▶ **Task to carry out**: Your answer must be the exact lines below, starting with the line with "(symbolically defined as" and going on through the line with "fatalities: 17 in", both included, with no pictures.

▶ **Supplied information**:

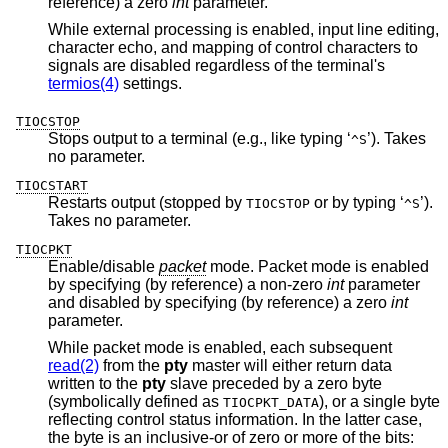
reference) a zero
int
parameter.
While external processing is enabled, input line editing,
character echo, and mapping of control characters to
signals are disabled regardless of the terminal's
termios(4)
settings.
TIOCSTOP
Stops output to a terminal (e.g., like typing ‘
’). Takes
^S
no parameter.
TIOCSTART
Restarts output (stopped by
or by typing ‘
’).
TIOCSTOP
^S
Takes no parameter.
TIOCPKT
Enable/disable
packet
mode. Packet mode is enabled
by specifying (by reference) a non-zero
int
parameter
and disabled by specifying (by reference) a zero
int
parameter.
While packet mode is enabled, each subsequent
read(2)
from the
pty
master will either return data
written to the
pty
slave preceded by a zero byte
(symbolically defined as
), or a single byte
TIOCPKT_DATA
reflecting control status information. In the latter case,
the byte is an inclusive-or of zero or more of the bits:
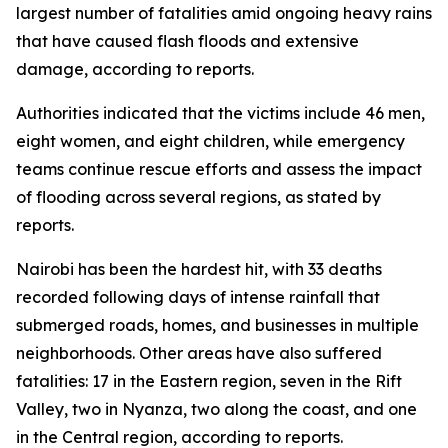
largest number of fatalities amid ongoing heavy rains
that have caused flash floods and extensive
damage, according to reports.
Authorities indicated that the victims include 46 men,
eight women, and eight children, while emergency
teams continue rescue efforts and assess the impact
of flooding across several regions, as stated by
reports.
Nairobi has been the hardest hit, with 33 deaths
recorded following days of intense rainfall that
submerged roads, homes, and businesses in multiple
neighborhoods. Other areas have also suffered
fatalities: 17 in the Eastern region, seven in the Rift
Valley, two in Nyanza, two along the coast, and one
in the Central region, according to reports.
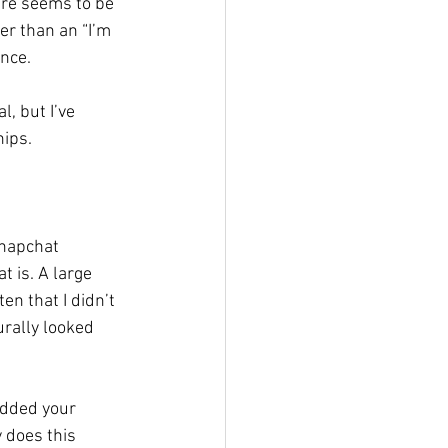
ere seems to be 
er than an “I’m 
nce. 
l, but I’ve 
ips. 
Snapchat 
 is. A large 
en that I didn’t 
urally looked 
added your 
 does this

▶ **Task answer**:
(symbolically defined as
), or a single byte
TIOCPKT_DATA
reflecting control status information. In the latter case,
the byte is an inclusive-or of zero or more of the bits:
largest number of fatalities amid ongoing heavy rains
that have caused flash floods and extensive
damage, according to reports.
Authorities indicated that the victims include 46 men,
eight women, and eight children, while emergency
teams continue rescue efforts and assess the impact
of flooding across several regions, as stated by
reports.
Nairobi has been the hardest hit, with 33 deaths
recorded following days of intense rainfall that
submerged roads, homes, and businesses in multiple
neighborhoods. Other areas have also suffered
fatalities: 17 in the Eastern region, seven in the Rift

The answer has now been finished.